How to Cut Up A Chicken

Cutting up a chicken is a snap, and because whole fryers are usually cheaper than chicken parts, it can save you money. Start by cleaning out the cavity and giving the bird a good rinse in cool water. This is also a good time to start dividing what goes to stock and what doesn't. From the cavity, save the neck. Next, remove the legs, being sure to include the meaty "oyster"  located just in front of the hip joint. Divide the legs into drumsticks and thighs by cutting through the knee joint. There is a white line of fat that shows through the skin that will show you where to cut. Remove the wings (they can be left on the breast for some preparations, if you wish). There's little meat on the last joint, so remove it and add it to the stock pot. Cut through the ribs, removing both sides of the breast in one piece. Place the breast on the work surface and press down,flattening it slightly and breaking the breastbone. Cut through the breast lengthwise with a heavy knife. For bite-size pieces, cut through crosswise as well, being careful to leave some skin attached  to both pieces and to not press the fillet out from underneath. Place the back in the stock pot. You can save time by buying cut-up chickens; they will cost more but will give you more flexibility. For a stewed dish like this, for example, you might want to use only dark meat. LA Times Food-Wednesday, April 22, 1998

Tips for Cooking with Eggs

*If you spill a raw egg where it's difficult to pick up, cover it with salt and let it set; then pick it up with damp paper towels.
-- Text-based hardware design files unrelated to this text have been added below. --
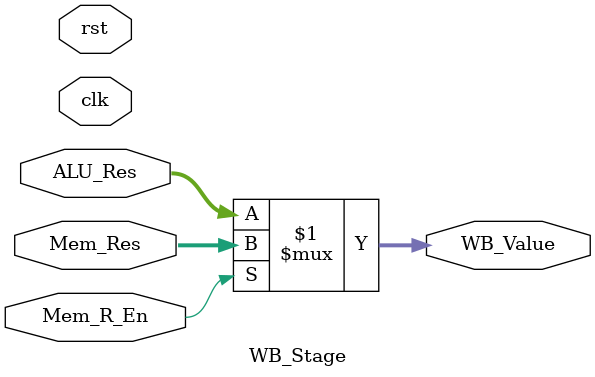
<source format=v>
module WB_Stage
(
    input clk, rst, Mem_R_En,
    input [31:0] ALU_Res, Mem_Res,
    
    output [31:0] WB_Value
);

    assign WB_Value = Mem_R_En ? Mem_Res : ALU_Res;
    
endmodule

</source>
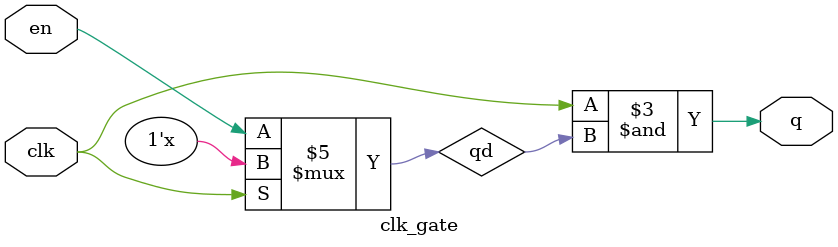
<source format=v>
`timescale 1ns / 1ps

module clk_gate (clk,en,q);

input clk, en;
output q;
reg qd;

always@(*)
    begin
        if(~clk)
            qd = en;    
    end

assign q = clk & qd;

endmodule

</source>
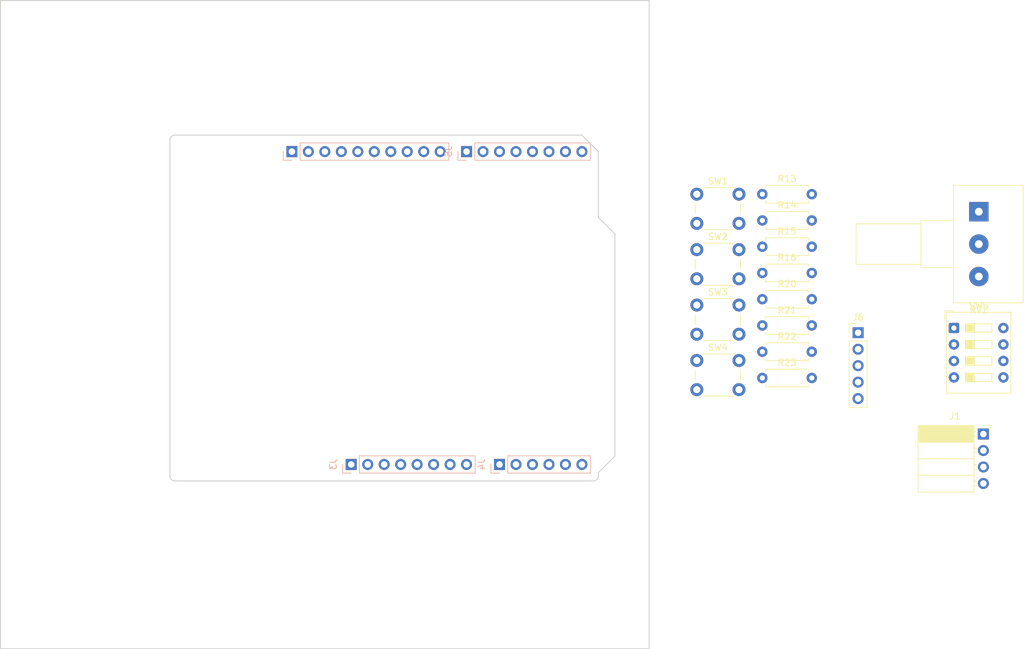
<source format=kicad_pcb>
(kicad_pcb
	(version 20241229)
	(generator "pcbnew")
	(generator_version "9.0")
	(general
		(thickness 1.6)
		(legacy_teardrops no)
	)
	(paper "A4")
	(title_block
		(date "mar. 31 mars 2015")
	)
	(layers
		(0 "F.Cu" signal)
		(2 "B.Cu" signal)
		(15 "B.Paste" user)
		(5 "F.SilkS" user "F.Silkscreen")
		(7 "B.SilkS" user "B.Silkscreen")
		(1 "F.Mask" user)
		(3 "B.Mask" user)
		(25 "Edge.Cuts" user)
		(27 "Margin" user)
		(31 "F.CrtYd" user "F.Courtyard")
		(29 "B.CrtYd" user "B.Courtyard")
		(35 "F.Fab" user)
		(33 "B.Fab" user)
	)
	(setup
		(stackup
			(layer "F.SilkS"
				(type "Top Silk Screen")
			)
			(layer "F.Mask"
				(type "Top Solder Mask")
				(color "Green")
				(thickness 0.01)
			)
			(layer "F.Cu"
				(type "copper")
				(thickness 0.035)
			)
			(layer "dielectric 1"
				(type "core")
				(thickness 1.51)
				(material "FR4")
				(epsilon_r 4.5)
				(loss_tangent 0.02)
			)
			(layer "B.Cu"
				(type "copper")
				(thickness 0.035)
			)
			(layer "B.Mask"
				(type "Bottom Solder Mask")
				(color "Green")
				(thickness 0.01)
			)
			(layer "B.Paste"
				(type "Bottom Solder Paste")
			)
			(layer "B.SilkS"
				(type "Bottom Silk Screen")
			)
			(copper_finish "None")
			(dielectric_constraints no)
		)
		(pad_to_mask_clearance 0)
		(allow_soldermask_bridges_in_footprints no)
		(tenting front back)
		(aux_axis_origin 100 100)
		(grid_origin 100 100)
		(pcbplotparams
			(layerselection 0x00000000_00000000_00000000_000000a5)
			(plot_on_all_layers_selection 0x00000000_00000000_00000000_00000000)
			(disableapertmacros no)
			(usegerberextensions no)
			(usegerberattributes yes)
			(usegerberadvancedattributes yes)
			(creategerberjobfile yes)
			(dashed_line_dash_ratio 12.000000)
			(dashed_line_gap_ratio 3.000000)
			(svgprecision 6)
			(plotframeref no)
			(mode 1)
			(useauxorigin no)
			(hpglpennumber 1)
			(hpglpenspeed 20)
			(hpglpendiameter 15.000000)
			(pdf_front_fp_property_popups yes)
			(pdf_back_fp_property_popups yes)
			(pdf_metadata yes)
			(pdf_single_document no)
			(dxfpolygonmode yes)
			(dxfimperialunits yes)
			(dxfusepcbnewfont yes)
			(psnegative no)
			(psa4output no)
			(plot_black_and_white yes)
			(sketchpadsonfab no)
			(plotpadnumbers no)
			(hidednponfab no)
			(sketchdnponfab yes)
			(crossoutdnponfab yes)
			(subtractmaskfromsilk no)
			(outputformat 1)
			(mirror no)
			(drillshape 1)
			(scaleselection 1)
			(outputdirectory "")
		)
	)
	(net 0 "")
	(net 1 "/SCL{slash}A5")
	(net 2 "/SDA{slash}A4")
	(net 3 "/AREF")
	(net 4 "GND")
	(net 5 "/13")
	(net 6 "/12")
	(net 7 "/*11")
	(net 8 "/*10")
	(net 9 "/*9")
	(net 10 "/8")
	(net 11 "/IOREF")
	(net 12 "/~{RESET}")
	(net 13 "+3V3")
	(net 14 "+5V")
	(net 15 "VCC")
	(net 16 "/A0")
	(net 17 "/A1")
	(net 18 "/A2")
	(net 19 "/A3")
	(net 20 "/7")
	(net 21 "/*6")
	(net 22 "/*5")
	(net 23 "/4")
	(net 24 "/*3")
	(net 25 "/2")
	(net 26 "/TX{slash}1")
	(net 27 "/RX{slash}0")
	(net 28 "unconnected-(J3-Pin_1-Pad1)")
	(net 29 "/ZCD")
	(net 30 "/DIMM2")
	(net 31 "/DIMM1")
	(footprint "Button_Switch_THT:SW_PUSH_6mm" (layer "F.Cu") (at 193.33 61.88))
	(footprint "Resistor_THT:R_Axial_DIN0207_L6.3mm_D2.5mm_P7.62mm_Horizontal" (layer "F.Cu") (at 203.43 90.23))
	(footprint "Button_Switch_THT:SW_DIP_SPSTx04_Slide_9.78x12.34mm_W7.62mm_P2.54mm" (layer "F.Cu") (at 232.965 82.525))
	(footprint "Resistor_THT:R_Axial_DIN0207_L6.3mm_D2.5mm_P7.62mm_Horizontal" (layer "F.Cu") (at 203.43 86.18))
	(footprint "Resistor_THT:R_Axial_DIN0207_L6.3mm_D2.5mm_P7.62mm_Horizontal" (layer "F.Cu") (at 203.43 82.13))
	(footprint "Button_Switch_THT:SW_PUSH_6mm" (layer "F.Cu") (at 193.33 78.98))
	(footprint "Resistor_THT:R_Axial_DIN0207_L6.3mm_D2.5mm_P7.62mm_Horizontal" (layer "F.Cu") (at 203.43 69.98))
	(footprint "Potentiometer_THT:Potentiometer_Alps_RK163_Single_Horizontal" (layer "F.Cu") (at 236.8 64.58))
	(footprint "Resistor_THT:R_Axial_DIN0207_L6.3mm_D2.5mm_P7.62mm_Horizontal" (layer "F.Cu") (at 203.43 61.88))
	(footprint "Connector_PinHeader_2.54mm:PinHeader_1x05_P2.54mm_Vertical" (layer "F.Cu") (at 218.19 83.25))
	(footprint "Button_Switch_THT:SW_PUSH_6mm" (layer "F.Cu") (at 193.33 87.53))
	(footprint "Button_Switch_THT:SW_PUSH_6mm" (layer "F.Cu") (at 193.33 70.43))
	(footprint "Resistor_THT:R_Axial_DIN0207_L6.3mm_D2.5mm_P7.62mm_Horizontal" (layer "F.Cu") (at 203.43 78.08))
	(footprint "Resistor_THT:R_Axial_DIN0207_L6.3mm_D2.5mm_P7.62mm_Horizontal" (layer "F.Cu") (at 203.43 65.93))
	(footprint "Resistor_THT:R_Axial_DIN0207_L6.3mm_D2.5mm_P7.62mm_Horizontal" (layer "F.Cu") (at 203.43 74.03))
	(footprint "Connector_PinSocket_2.54mm:PinSocket_1x04_P2.54mm_Horizontal" (layer "F.Cu") (at 237.5 98.88))
	(footprint "Connector_PinSocket_2.54mm:PinSocket_1x10_P2.54mm_Vertical" (layer "B.Cu") (at 130.916 55.31 -90))
	(footprint "Connector_PinSocket_2.54mm:PinSocket_1x08_P2.54mm_Vertical" (layer "B.Cu") (at 140.06 103.57 -90))
	(footprint "Connector_PinSocket_2.54mm:PinSocket_1x08_P2.54mm_Vertical" (layer "B.Cu") (at 157.84 55.31 -90))
	(footprint "Connector_PinSocket_2.54mm:PinSocket_1x06_P2.54mm_Vertical" (layer "B.Cu") (at 162.92 103.57 -90))
	(gr_line
		(start 178.16 65.47)
		(end 180.7 68.01)
		(stroke
			(width 0.15)
			(type solid)
		)
		(layer "Edge.Cuts")
		(uuid "0a04cc6d-3ec9-427f-99a9-6098e5feba8d")
	)
	(gr_line
		(start 112.12 105.348)
		(end 112.12 53.532)
		(stroke
			(width 0.15)
			(type solid)
		)
		(layer "Edge.Cuts")
		(uuid "1c38c3ec-f896-41ce-a669-e6aba55b409e")
	)
	(gr_line
		(start 177.398 106.11)
		(end 112.882 106.11)
		(stroke
			(width 0.15)
			(type solid)
		)
		(layer "Edge.Cuts")
		(uuid "54fdb4aa-2831-45cf-8612-353227cf1d5b")
	)
	(gr_line
		(start 112.882 52.77)
		(end 175.62 52.77)
		(stroke
			(width 0.15)
			(type solid)
		)
		(layer "Edge.Cuts")
		(uuid "5c1a70cb-473f-4317-98aa-8c455eef48a1")
	)
	(gr_line
		(start 180.7 102.3)
		(end 178.16 104.84)
		(stroke
			(width 0.15)
			(type solid)
		)
		(layer "Edge.Cuts")
		(uuid "67bf06f8-ed80-40a4-800b-2825212f434f")
	)
	(gr_line
		(start 178.16 55.31)
		(end 178.16 65.47)
		(stroke
			(width 0.15)
			(type solid)
		)
		(layer "Edge.Cuts")
		(uuid "91f3654f-02b4-4a4e-9134-908a76f2ad93")
	)
	(gr_line
		(start 180.7 68.01)
		(end 180.7 102.3)
		(stroke
			(width 0.15)
			(type solid)
		)
		(layer "Edge.Cuts")
		(uuid "94b4cc73-6bfc-47de-8fa2-b6b6e66a3ad2")
	)
	(gr_arc
		(start 112.12 53.532)
		(mid 112.343185 52.993185)
		(end 112.882 52.77)
		(stroke
			(width 0.15)
			(type solid)
		)
		(layer "Edge.Cuts")
		(uuid "a1150b4a-22b0-424f-87fe-d7baf1be2222")
	)
	(gr_arc
		(start 178.16 105.348)
		(mid 177.936815 105.886815)
		(end 177.398 106.11)
		(stroke
			(width 0.15)
			(type solid)
		)
		(layer "Edge.Cuts")
		(uuid "aacb87b5-6854-4941-9225-04d9d0958ee6")
	)
	(gr_arc
		(start 112.882 106.11)
		(mid 112.343185 105.886815)
		(end 112.12 105.348)
		(stroke
			(width 0.15)
			(type solid)
		)
		(layer "Edge.Cuts")
		(uuid "cfb3c482-5d68-4c31-9712-8a95dad88c6c")
	)
	(gr_rect
		(start 86 32)
		(end 186 132)
		(stroke
			(width 0.15)
			(type solid)
		)
		(fill no)
		(layer "Edge.Cuts")
		(uuid "d5a05fbb-4af6-485b-bb4a-770569e17640")
	)
	(gr_line
		(start 178.16 104.84)
		(end 178.16 105.348)
		(stroke
			(width 0.15)
			(type solid)
		)
		(layer "Edge.Cuts")
		(uuid "d5cdb881-9548-4359-97b2-ea79d509f399")
	)
	(gr_line
		(start 175.62 52.77)
		(end 178.16 55.31)
		(stroke
			(width 0.15)
			(type solid)
		)
		(layer "Edge.Cuts")
		(uuid "ed209fbe-0557-4cbc-82a1-ddc5b649354d")
	)
	(embedded_fonts no)
)

</source>
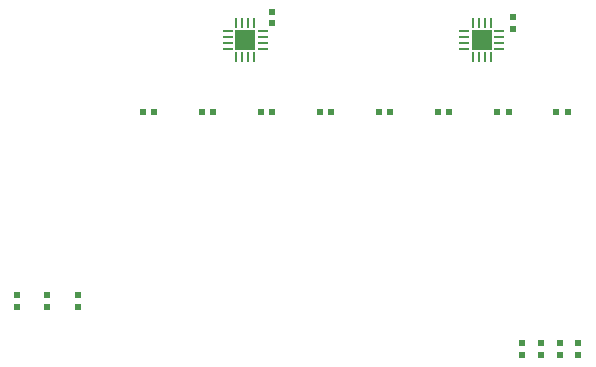
<source format=gbp>
%FSLAX23Y23*%
%MOIN*%
%SFA1B1*%

%IPPOS*%
%AMD109*
4,1,8,-0.015000,-0.004900,0.015000,-0.004900,0.016200,-0.003700,0.016200,0.003700,0.015000,0.004900,-0.015000,0.004900,-0.016200,0.003700,-0.016200,-0.003700,-0.015000,-0.004900,0.0*
1,1,0.002460,-0.015000,-0.003700*
1,1,0.002460,0.015000,-0.003700*
1,1,0.002460,0.015000,0.003700*
1,1,0.002460,-0.015000,0.003700*
%
%AMD110*
4,1,8,-0.003700,-0.016200,0.003700,-0.016200,0.004900,-0.015000,0.004900,0.015000,0.003700,0.016200,-0.003700,0.016200,-0.004900,0.015000,-0.004900,-0.015000,-0.003700,-0.016200,0.0*
1,1,0.002460,-0.003700,-0.015000*
1,1,0.002460,0.003700,-0.015000*
1,1,0.002460,0.003700,0.015000*
1,1,0.002460,-0.003700,0.015000*
%
%AMD113*
4,1,8,-0.010200,-0.013600,0.010200,-0.013600,0.013600,-0.010200,0.013600,0.010200,0.010200,0.013600,-0.010200,0.013600,-0.013600,0.010200,-0.013600,-0.010200,-0.010200,-0.013600,0.0*
1,1,0.006800,-0.010200,-0.010200*
1,1,0.006800,0.010200,-0.010200*
1,1,0.006800,0.010200,0.010200*
1,1,0.006800,-0.010200,0.010200*
%
%ADD18R,0.019680X0.020470*%
%ADD20R,0.022000X0.020000*%
%ADD23R,0.020470X0.019680*%
%ADD101R,0.066930X0.066930*%
G04~CAMADD=109~8~0.0~0.0~324.8~98.4~12.3~0.0~15~0.0~0.0~0.0~0.0~0~0.0~0.0~0.0~0.0~0~0.0~0.0~0.0~180.0~324.0~98.0*
%ADD109D109*%
G04~CAMADD=110~8~0.0~0.0~98.4~324.8~12.3~0.0~15~0.0~0.0~0.0~0.0~0~0.0~0.0~0.0~0.0~0~0.0~0.0~0.0~180.0~98.0~324.0*
%ADD110D110*%
G04~CAMADD=113~8~0.0~0.0~271.7~271.7~34.0~0.0~15~0.0~0.0~0.0~0.0~0~0.0~0.0~0.0~0.0~0~0.0~0.0~0.0~180.0~272.0~272.0*
%ADD113D113*%
%LNbenchy-voltmeter-pcb-1*%
%LPD*%
G54D18*
X1705Y1944D03*
X1743D03*
X1902D03*
X1940D03*
X2099D03*
X2137D03*
X2296D03*
X2333D03*
X2492D03*
X2530D03*
X2689D03*
X2727D03*
X2886D03*
X2924D03*
X3083D03*
X3121D03*
G54D20*
X1488Y1294D03*
Y1334D03*
X1385Y1294D03*
Y1334D03*
X1287Y1294D03*
Y1334D03*
X3157Y1173D03*
Y1133D03*
X2968Y1173D03*
Y1133D03*
X3031Y1173D03*
Y1133D03*
X3094Y1173D03*
Y1133D03*
G54D23*
X2137Y2278D03*
Y2240D03*
X2940Y2221D03*
Y2259D03*
G54D101*
X2834Y2185D03*
X2047D03*
G54D109*
X2892Y2214D03*
Y2194D03*
Y2175D03*
Y2155D03*
X2777D03*
Y2175D03*
Y2194D03*
Y2214D03*
X2104D03*
Y2194D03*
Y2175D03*
Y2155D03*
X1989D03*
Y2175D03*
Y2194D03*
Y2214D03*
G54D110*
X2864Y2127D03*
X2844D03*
X2824D03*
X2805D03*
Y2242D03*
X2824D03*
X2844D03*
X2864D03*
X2076Y2127D03*
X2057D03*
X2037D03*
X2017D03*
Y2242D03*
X2037D03*
X2057D03*
X2076D03*
G54D113*
X2817Y2168D03*
Y2201D03*
X2851Y2168D03*
Y2201D03*
X2030Y2168D03*
Y2201D03*
X2063Y2168D03*
Y2201D03*
M02*
</source>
* It's easier to seperate the yolk from the white if the egg is very cold.

* Avoid beating eggs directly into any hot mixture-they'll curdle.  Either cool the mixture first or add small amounts of the hot mixture to the eggs, beating well between additions.  After the eggs are fairly well liquefied by the mixture, combine the two and beat again.

* Salt toughens eggs.  Add it to the egg dishes only after they're cooked.

* Cook all egg dishes at low or moderate heat, otherwise they'll toughen.

* Remove eggs from the refrigerator at least 1/2 hour before boiling, since very cold eggs may crack when you put them into boiling water.

* If you puncture the rounded end of a cold egg with a pin, it will be less likely to crack when you  put it into boiling water.

* If an egg cracks while boiling, immediately pour a large quantity of salt on crack, lowering the flame first.  This will oftne serve to seal the egg and stop a lot of white from escaping.

* Plunging hard-boiled eggs into running cold water while they are still hot will prevent a greenish ring from forming around the yolk.

* To hard-boil eggs so that the whites are firm and the yolk thoroughly cooked but still creamy, place the eggs in a pot, cover with cool water, and bring the water to a boil.  Cover the pot at once with a tight-fitting lid, turn off the flame, and let stand 25 minutes.  Egg cooked in this way are very good for stuffing or slicing.

* You can slice hard-boiled eggs so that the yolks won't crumble if you keep dipping the knife or egg slicer in cold water.

* When you're making stuffed eggs, slice off a tiny piece from the rounded bottom of each hard-boiled half; when you stuff and arrange then in the dish, they'll stand without any trouble.

* To distinguish between a hard-boiled egg with its shell on and and uncooked one, spin it on its end--an uncooked egg won't spin.

* Fried eggs continue to cook after they've been removed from the pan, so fry then just short of the point you like before sliding then off onto a plate.

* Scrambled eggs are always at their most tender if you cook them over hot water in the buttered top of a double boiler.  This assures a constant temperature.